Document section:
*** Begin section ***

Academic journal article Journal of Applied Research in the Community College

Who Are Our Students? Cluster Analysis as a Tool for Understanding Community College Student Populations

Academic journal article Journal of Applied Research in the Community College

Who Are Our Students? Cluster Analysis as a Tool for Understanding Community College Student Populations

Article excerpt

This study showcases cluster analysis as a useful tool for those who seek to understand the types of students their community colleges serve. Although educational goal, academic program, and demographics are often used as descriptive variables, it is unclear which, if any, of these are the best way to classify community college students. Cluster analyses at two points in time each identified nine distinct clusters in our data. These clusters had a 67% overlap, indicating method validity and consistency over time. The differences between the two years could be due to differences in enrollment over time, but are likely a result of changes in questions asked of the students from year one to year two. The results of this study suggest the utility of cluster analysis as a way for stakeholders to describe and classify their students. Furthermore, once established, cluster membership can be used to predict later success, usage of student services, and other important outcomes. When administrators understand these differences among students, they can better serve all groups of students and identify ways to market to them and address their unique needs.

Introduction

As with other postsecondary institutions, comprehensive community colleges must develop systematic ways to better understand and serve an increasingly diversified student population. Washtenaw Community College (WCC) serves such a student body, with students coming from various backgrounds and pursuing a wide range of academic goals. A better understanding of this complex student body can help inform program planning, policy, and student services initiatives. For a college to effectively develop and market services to students, it is essential to have a portrait of the student body.

*** End section ***

Exercise set:
(1) Condense the paragraph of the cluster analysis article beginning "As with other postsecondary institutions" into a short bulleted list that keeps its main facts.
(2) Carry the cluster analysis article forward from its final sentence.
The items after this text can be left aside.

Available data:
*** Begin section ***

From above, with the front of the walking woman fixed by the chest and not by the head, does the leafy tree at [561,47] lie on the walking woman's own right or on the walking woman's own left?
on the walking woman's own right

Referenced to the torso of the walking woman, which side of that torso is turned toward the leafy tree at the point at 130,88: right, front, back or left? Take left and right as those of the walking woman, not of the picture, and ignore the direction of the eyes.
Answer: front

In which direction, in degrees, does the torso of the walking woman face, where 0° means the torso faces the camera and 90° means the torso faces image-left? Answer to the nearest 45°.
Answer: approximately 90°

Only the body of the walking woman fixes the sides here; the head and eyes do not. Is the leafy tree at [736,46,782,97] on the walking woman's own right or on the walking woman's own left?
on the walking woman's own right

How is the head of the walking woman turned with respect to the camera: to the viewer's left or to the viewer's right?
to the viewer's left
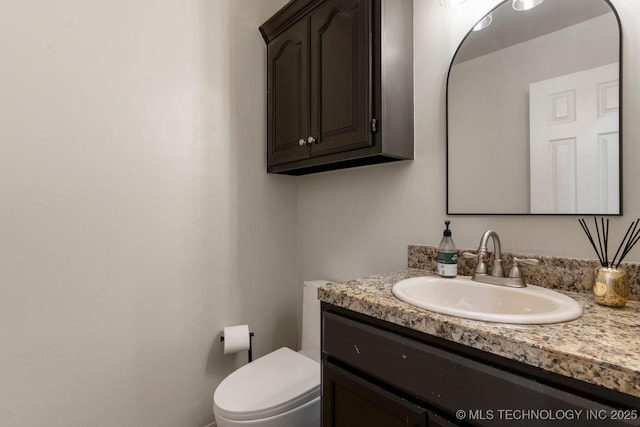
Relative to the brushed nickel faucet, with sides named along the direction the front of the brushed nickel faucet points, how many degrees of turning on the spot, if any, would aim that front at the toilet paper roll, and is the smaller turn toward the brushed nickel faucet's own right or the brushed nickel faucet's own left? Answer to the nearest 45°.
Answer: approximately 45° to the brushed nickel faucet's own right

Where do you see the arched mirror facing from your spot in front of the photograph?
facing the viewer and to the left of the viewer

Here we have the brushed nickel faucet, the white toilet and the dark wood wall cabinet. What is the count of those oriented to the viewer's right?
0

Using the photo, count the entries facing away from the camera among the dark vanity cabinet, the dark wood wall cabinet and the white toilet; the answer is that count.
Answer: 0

*** End section ***

Answers provided:
(1)
- Comprehensive community colleges, like other postsecondary institutions, need systematic ways to understand and serve an increasingly diverse student population.
- Washtenaw Community College (WCC) has such a student body, with students from varied backgrounds pursuing a wide range of academic goals.
- Understanding this complex student body can inform program planning, policy, and student services initiatives.
- A portrait of the student body is essential for a college to develop and market services to students effectively.

(2)
The following two studies utilized cluster analysis to create a profile of our community college students that will ultimately help us better understand the students we serve. The first study was primarily descriptive to lay the foundation for future research; replication in the second study served as a method validation tool. In future studies, we will do more in-depth analyses to investigate which of the "clusters" of students identified are most likely to succeed and how effective student services are at reaching different clusters. This information could be used to help college decision makers identify issues that affect student success, effectively address them through appropriate student services initiatives, and better define the target audiences for services and marketing.

Traditionally, community colleges as a whole serve students of different ages, socioeconomic statuses, and backgrounds (Schuetz, 2002). Several important trends are apparent in the present literature concerning community college enrollment. First, it is clear that students enroll in community colleges for a variety of reasons, including personal enrichment, career goals, and intent to transfer (Bryant, 2001) . Some students intend to earn a degree at the community college level, while others are non-credit or transfer students. Over time, the ethnic diversity of community college populations has increased (Bryant, 2001), and there are increasing numbers of students who would benefit from remediation (Schuetz, 2002). Community colleges are serving more dually-enrolled high school students and reverse transfer students who have received college degrees from other institutions (Andrews, 2003). The product of these trends is a more diverse community college student body, which needs a wide variety of support and services.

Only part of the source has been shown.